Junto a la entrada de la pobreza, llegó la salida de los
muebles, los enseres, los objetos de valor. Todo fue vendido. Y un día junto
con otras múltiples cosas, las zapatillas preferidas de la niña bailarina se vendieron. Unas zapatillas de fieltro rojo
y punta reforzada, suela fuerte, curtidas por el baile. Unas zapatillas que
simbolizaban todo aquello que esa niña deseaba haber sido. Y esas zapatillas se
vendieron en la zapatería de un modesto maestro artesano que tenía un niño
aprendiz, un niño que en silencio había contemplado más de una vez a una niña
rubia de ojos azules y mirada tranquila y sonrisa lánguida, que caminaba por la
calle una y otra vez.
Ese niño que pasaba las noches curtiendo y remendando todo
tipo de calzado a cambio de comida y techo y alguna pequeña moneda de cobre que
con esmero guardaba, pues le permitiría salir al mundo, a ese mundo que tanto
anhelaba y deseaba conocer, ese mundo que tantos secretos le revelaría. Y el
niño contempló las zapatillas y supo en el instante que las vio, que algún día
esas zapatillas serían suyas, y él con
una sonrisa tímida se las regalaría a esa niña de mirada de ojos azules y ella
agradecida le sonreiría, incluso le besaría en la mejilla y allí nacería una
historia de amor, bonita, tierna que daría un nuevo sentido a su vida.

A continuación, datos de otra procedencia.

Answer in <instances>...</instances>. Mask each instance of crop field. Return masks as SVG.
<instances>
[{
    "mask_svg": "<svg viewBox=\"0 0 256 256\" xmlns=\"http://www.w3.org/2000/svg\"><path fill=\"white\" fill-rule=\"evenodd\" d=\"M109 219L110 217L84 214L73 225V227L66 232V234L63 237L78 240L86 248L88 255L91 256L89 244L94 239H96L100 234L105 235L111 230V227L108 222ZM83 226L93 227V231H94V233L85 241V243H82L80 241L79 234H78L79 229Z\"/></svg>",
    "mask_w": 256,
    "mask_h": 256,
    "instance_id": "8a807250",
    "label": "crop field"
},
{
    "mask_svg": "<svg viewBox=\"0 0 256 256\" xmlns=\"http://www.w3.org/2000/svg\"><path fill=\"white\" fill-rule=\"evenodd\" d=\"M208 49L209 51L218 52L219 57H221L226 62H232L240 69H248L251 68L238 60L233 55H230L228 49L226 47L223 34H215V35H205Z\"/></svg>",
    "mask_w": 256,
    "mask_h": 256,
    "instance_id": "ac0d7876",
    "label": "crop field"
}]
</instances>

Y así poco a poco el niño echaba cada vez más horas, más
puntadas, más zapatos. Y en cada minuto
se esclavizaba más a su destino. A un destino que no tenía por qué haber sido
suyo, pero él lo había convertido en propio. Y en cada puntada, en cada
remiendo iba convirtiéndose en zapatero
cuando él lo que quería era haber sido
viajero.
Nunca llegué a saber
si el niño llegó a adquirir esas zapatillas.
Nunca llegué a saber
si la niña las recibió.
Imagino que nunca llegué a saber todo esto porque
nada importa. Lo único que importa es que a veces el ego nos tiende trampas, a
veces las falsas promesas, las tiernas miradas, los besos, los miedos y los
temores nos alejan de lo que somos, de lo que estamos llamados a ser. A veces
nuestros trabajos, nuestros amigos, nuestros amantes, nuestras parejas,
nuestras familias, nos alejan del camino que
hubiésemos podido recorrer y que estaba llamado a ser recorrido. A veces
nuestros egos nos ponen vendas en los ojos
para que olvidemos el destino que queremos cumplir y nos esclavicemos a
nosotros mismos en caminos que no son nuestros. A veces las vanas ilusiones y
los falsos deseos nos conducen a caminos vacíos que no teníamos por qué haber
recorrido.
Eso es lo que aprendí siendo relojero en Copenhague.
Que del reloj vemos
dos agujas y pensamos que eso es todo, cuando en realidad la otra cara de la
moneda, la otra cara del reloj, es nuestra auténtica naturaleza y el engranaje
que determina el origen y el final, la posición exacta de las agujas, el
recorrido que hacen, su movimiento milimétricamente estudiado y el compás al
que se mueven. A veces lo que en un principio nos llama la atención, es lo más
superficial y nos aleja de nuestro verdadero camino. A veces el ego nos vende
espejismos que nos alejan de nuestro verdadero camino.